* [Texte à lire]
#####
Il existe des rencontres dont on se souvient toute une vie, ma rencontre avec JUSSI TUKIAINEN, fut de celle-ci.
Tout a commencé par des œuvres magnifiques découvertes au Musée du bois de Lusto dans une exposition collective puis par une exposition à Savonlinna qui lui était consacrée (Museokeskus Riihisaari) où j'ai eu la chance d'obtenir son adresse.
Une visite à l'improviste et là de nouveau la chance que Jussi nous accueille et nous fasse visiter son atelier.
L'échange fut limité (tristesse totale de ne pas parler finnois) mais voyant notre intérêt pour son travail, Jussi nous confia les clefs d'un autre lieu d'exposition à une trentaine de kilomètres de chez lui (avec comble de la confiance mission de les confier à la station service du village).
#####
* [Matériel fourni]
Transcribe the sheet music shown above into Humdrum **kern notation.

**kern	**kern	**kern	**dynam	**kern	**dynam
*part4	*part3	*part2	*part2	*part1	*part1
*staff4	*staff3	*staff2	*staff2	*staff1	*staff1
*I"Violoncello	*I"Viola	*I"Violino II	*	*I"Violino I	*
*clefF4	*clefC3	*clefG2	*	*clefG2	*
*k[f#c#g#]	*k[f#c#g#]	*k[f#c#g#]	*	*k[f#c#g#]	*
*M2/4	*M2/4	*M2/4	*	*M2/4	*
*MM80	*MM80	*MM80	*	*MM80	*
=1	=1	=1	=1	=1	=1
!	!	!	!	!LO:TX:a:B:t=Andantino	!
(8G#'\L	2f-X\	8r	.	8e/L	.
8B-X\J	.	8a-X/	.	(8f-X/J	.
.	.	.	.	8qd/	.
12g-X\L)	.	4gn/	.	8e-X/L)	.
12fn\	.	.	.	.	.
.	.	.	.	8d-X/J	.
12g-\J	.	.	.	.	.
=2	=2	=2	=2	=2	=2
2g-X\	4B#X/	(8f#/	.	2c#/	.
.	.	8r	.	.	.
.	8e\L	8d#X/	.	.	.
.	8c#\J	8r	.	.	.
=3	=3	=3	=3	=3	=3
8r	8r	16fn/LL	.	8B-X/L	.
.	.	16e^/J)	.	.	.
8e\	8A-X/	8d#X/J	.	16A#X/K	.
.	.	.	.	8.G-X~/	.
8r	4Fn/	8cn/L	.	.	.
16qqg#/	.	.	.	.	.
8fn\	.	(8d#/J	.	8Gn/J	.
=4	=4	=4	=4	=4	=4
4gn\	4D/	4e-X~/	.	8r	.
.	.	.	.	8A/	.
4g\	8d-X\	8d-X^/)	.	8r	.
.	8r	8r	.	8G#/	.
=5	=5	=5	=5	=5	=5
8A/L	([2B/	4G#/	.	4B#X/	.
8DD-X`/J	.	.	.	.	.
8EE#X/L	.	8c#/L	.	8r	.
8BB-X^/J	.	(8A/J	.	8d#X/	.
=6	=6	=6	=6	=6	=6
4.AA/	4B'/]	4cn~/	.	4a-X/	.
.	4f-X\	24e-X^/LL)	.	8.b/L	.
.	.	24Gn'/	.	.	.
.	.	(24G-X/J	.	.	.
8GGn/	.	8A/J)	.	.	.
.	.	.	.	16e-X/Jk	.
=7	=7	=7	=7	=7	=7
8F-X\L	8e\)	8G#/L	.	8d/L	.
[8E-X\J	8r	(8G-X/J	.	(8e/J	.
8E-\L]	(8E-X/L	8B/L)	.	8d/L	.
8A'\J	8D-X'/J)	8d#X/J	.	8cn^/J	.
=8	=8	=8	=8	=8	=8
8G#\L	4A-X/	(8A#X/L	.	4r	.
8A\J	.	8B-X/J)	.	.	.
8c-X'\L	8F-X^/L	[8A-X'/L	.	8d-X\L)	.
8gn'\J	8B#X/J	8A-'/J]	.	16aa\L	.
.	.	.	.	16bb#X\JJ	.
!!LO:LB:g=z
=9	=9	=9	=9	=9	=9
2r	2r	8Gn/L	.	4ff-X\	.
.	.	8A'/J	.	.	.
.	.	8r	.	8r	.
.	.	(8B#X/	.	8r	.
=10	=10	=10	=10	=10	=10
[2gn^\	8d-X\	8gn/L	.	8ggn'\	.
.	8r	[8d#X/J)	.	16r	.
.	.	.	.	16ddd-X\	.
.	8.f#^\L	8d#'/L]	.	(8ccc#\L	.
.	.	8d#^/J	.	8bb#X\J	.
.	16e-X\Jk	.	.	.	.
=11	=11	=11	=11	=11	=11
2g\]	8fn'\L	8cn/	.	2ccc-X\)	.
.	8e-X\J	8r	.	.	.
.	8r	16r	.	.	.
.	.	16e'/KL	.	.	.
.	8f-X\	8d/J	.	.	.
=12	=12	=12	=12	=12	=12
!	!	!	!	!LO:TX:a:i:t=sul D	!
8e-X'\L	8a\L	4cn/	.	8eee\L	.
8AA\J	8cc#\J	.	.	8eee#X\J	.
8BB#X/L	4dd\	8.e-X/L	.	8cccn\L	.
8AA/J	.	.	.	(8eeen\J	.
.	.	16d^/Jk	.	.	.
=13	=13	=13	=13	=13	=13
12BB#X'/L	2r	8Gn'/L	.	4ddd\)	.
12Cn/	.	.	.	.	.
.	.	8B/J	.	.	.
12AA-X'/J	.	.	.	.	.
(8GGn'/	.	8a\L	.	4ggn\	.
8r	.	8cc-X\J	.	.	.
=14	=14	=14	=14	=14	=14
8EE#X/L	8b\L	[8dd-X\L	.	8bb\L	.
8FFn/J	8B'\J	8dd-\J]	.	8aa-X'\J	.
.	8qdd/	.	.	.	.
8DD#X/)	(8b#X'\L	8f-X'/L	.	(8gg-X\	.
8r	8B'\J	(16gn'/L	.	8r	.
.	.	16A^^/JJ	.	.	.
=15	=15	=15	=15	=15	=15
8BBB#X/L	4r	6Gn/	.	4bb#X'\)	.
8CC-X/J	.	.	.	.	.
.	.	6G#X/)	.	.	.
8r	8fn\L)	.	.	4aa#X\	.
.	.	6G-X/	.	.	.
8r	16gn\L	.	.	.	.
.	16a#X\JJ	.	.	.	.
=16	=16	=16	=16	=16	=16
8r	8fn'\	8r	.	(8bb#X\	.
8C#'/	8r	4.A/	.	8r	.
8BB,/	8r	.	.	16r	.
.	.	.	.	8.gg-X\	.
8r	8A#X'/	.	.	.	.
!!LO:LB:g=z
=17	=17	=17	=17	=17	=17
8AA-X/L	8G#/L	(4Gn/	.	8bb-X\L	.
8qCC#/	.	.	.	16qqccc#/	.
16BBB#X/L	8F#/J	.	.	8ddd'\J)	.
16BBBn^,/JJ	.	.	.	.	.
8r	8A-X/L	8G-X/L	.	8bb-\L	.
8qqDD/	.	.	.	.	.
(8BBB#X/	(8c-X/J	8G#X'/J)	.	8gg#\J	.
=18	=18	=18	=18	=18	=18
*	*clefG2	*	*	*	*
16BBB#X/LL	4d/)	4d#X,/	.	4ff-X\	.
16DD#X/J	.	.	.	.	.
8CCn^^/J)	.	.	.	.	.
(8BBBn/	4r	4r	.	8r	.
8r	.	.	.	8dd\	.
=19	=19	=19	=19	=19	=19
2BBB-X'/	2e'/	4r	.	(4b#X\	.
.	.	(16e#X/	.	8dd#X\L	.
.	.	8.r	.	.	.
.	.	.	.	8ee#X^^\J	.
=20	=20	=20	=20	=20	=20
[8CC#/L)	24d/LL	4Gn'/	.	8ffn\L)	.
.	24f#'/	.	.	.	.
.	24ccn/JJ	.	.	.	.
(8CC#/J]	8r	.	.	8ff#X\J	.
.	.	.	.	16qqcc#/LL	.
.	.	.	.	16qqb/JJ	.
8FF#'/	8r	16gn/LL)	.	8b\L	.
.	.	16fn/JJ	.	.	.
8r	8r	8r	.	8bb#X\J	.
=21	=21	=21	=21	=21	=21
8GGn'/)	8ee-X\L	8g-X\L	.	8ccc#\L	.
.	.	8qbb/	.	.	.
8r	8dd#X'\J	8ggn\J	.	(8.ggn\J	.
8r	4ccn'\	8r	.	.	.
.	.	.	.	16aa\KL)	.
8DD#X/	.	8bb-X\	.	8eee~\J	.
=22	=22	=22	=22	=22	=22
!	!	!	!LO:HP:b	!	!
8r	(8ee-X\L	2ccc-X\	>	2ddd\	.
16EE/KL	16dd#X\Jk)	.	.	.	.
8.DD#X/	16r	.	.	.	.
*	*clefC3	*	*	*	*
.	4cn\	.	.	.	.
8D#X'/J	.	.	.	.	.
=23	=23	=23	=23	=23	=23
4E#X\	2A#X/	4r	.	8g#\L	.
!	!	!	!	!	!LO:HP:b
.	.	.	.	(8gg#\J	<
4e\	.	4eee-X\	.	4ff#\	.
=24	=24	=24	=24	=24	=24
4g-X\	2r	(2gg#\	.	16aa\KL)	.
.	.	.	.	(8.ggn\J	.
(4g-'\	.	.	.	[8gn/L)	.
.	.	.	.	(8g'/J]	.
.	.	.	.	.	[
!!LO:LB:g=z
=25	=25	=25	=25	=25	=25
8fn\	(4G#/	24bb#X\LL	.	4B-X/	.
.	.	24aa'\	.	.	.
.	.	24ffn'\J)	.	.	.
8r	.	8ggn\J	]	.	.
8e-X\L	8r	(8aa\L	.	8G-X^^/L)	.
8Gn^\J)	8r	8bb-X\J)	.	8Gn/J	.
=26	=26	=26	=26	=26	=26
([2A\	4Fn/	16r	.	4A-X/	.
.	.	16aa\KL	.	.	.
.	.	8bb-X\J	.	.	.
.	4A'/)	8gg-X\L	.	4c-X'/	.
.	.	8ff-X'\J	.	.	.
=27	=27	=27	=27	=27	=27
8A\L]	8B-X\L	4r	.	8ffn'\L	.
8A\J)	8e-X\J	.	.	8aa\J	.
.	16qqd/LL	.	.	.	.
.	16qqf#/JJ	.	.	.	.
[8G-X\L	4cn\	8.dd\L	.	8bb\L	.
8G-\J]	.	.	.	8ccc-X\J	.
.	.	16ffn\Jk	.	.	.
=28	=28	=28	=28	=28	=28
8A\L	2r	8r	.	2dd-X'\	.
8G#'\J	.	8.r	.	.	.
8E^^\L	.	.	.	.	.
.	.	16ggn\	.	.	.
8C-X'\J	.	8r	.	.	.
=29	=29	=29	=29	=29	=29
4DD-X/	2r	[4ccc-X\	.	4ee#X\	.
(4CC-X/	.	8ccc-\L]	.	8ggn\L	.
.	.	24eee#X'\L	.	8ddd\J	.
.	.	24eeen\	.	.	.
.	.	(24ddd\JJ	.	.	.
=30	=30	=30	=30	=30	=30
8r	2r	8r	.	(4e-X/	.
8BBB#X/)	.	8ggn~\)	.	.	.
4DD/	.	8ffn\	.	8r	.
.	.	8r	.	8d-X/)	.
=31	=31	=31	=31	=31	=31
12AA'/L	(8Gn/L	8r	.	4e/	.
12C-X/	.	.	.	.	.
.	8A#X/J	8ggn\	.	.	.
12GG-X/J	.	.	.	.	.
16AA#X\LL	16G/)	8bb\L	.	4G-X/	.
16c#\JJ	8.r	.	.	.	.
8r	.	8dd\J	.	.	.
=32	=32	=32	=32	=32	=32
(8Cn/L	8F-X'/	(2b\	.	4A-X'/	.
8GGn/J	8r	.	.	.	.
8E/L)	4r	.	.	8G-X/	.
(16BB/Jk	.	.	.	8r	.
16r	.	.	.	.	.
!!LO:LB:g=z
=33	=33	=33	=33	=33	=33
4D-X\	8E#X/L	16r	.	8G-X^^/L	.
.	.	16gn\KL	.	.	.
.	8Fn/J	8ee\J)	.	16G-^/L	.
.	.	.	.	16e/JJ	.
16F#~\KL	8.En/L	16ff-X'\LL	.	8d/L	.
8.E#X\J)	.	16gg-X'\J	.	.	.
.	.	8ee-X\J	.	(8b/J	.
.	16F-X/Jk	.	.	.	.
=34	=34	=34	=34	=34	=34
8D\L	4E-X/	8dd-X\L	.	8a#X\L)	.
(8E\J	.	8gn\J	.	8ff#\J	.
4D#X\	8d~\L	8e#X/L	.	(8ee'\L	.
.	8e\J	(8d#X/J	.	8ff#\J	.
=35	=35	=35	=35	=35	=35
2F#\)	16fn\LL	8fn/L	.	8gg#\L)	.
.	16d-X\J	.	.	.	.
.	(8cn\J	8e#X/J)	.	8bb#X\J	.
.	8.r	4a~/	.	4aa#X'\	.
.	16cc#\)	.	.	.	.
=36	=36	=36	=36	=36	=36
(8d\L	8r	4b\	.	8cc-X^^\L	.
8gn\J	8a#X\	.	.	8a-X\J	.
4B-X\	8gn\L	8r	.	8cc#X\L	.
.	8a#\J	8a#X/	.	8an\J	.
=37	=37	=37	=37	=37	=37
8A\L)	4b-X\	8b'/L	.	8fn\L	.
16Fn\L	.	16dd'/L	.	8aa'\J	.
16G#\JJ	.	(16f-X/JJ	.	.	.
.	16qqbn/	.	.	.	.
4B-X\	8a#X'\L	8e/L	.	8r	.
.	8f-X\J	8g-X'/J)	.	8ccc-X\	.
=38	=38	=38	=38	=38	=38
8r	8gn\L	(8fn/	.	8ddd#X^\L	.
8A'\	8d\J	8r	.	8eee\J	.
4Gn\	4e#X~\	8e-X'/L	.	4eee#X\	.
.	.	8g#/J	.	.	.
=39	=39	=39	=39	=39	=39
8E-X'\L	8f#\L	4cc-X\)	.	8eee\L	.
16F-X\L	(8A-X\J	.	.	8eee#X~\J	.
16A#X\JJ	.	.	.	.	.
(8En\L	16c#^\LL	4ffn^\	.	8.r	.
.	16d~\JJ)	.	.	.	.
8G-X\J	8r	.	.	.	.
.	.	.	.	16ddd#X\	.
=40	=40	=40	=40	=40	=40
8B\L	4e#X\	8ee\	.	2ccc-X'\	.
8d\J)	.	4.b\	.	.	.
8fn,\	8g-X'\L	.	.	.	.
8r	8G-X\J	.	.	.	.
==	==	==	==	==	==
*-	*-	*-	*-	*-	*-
#####
* [Consignes]
1 - Répondez à ces questions sur le récit consacré à Jussi Tukiainen :
(a) Dans quel musée les premières œuvres ont-elles été découvertes ?
(b) Dans quelle ville se tenait l'exposition consacrée à l'artiste ?
(c) À quelle distance de chez lui se trouvait l'autre lieu d'exposition ?
2 - Ces affirmations concordent-elles avec le récit consacré à Jussi Tukiainen ? Répondez par oui ou non en citant les mots décisifs.
(a) La visite de l'atelier avait été convenue à l'avance.
(b) L'adresse de l'artiste a été obtenue à Savonlinna.
(c) Les clefs devaient être remises à la station service du village.
3 - Poursuivez le récit consacré à Jussi Tukiainen à partir de sa dernière phrase.

* [Corrigé]
1 -
(a) Au Musée du bois de Lusto.
(b) À Savonlinna, au Museokeskus Riihisaari.
(c) À une trentaine de kilomètres.

2 -
(a) Non : « Une visite à l'improviste ».
(b) Oui : « une exposition à Savonlinna qui lui était consacrée (Museokeskus Riihisaari) où j'ai eu la chance d'obtenir son adresse ».
(c) Oui : « mission de les confier à la station service du village ».

3 -
Et nous voici repartis pour Kerimäki et sa Tour, lieu d'exposition riche de sculptures et de tableaux, dans le quartier de Jouhenjoki.
Voici aujourd'hui sur les Grigris et pendant trois jours un reportage sur un artiste talentueux, engagé et profondément humain.
Isabelle Pulby, traductrice des Grigris, propose aujourd'hui le texte de Erkki Pirtola en français :
Jussi
Tukiainen fait un art emprunt d'humour noir, à partir de tout matériau
possible et imaginable sur lequel il peut mettre la main. C'est un
dadaïste autodidacte dont le talent lui gagnerait une place dans le
monde de l'art officiel, mais dont le style explosif fait de lui un
artiste singulier particulièrement fort, avec de nombreuses
caractéristiques de l'art brut.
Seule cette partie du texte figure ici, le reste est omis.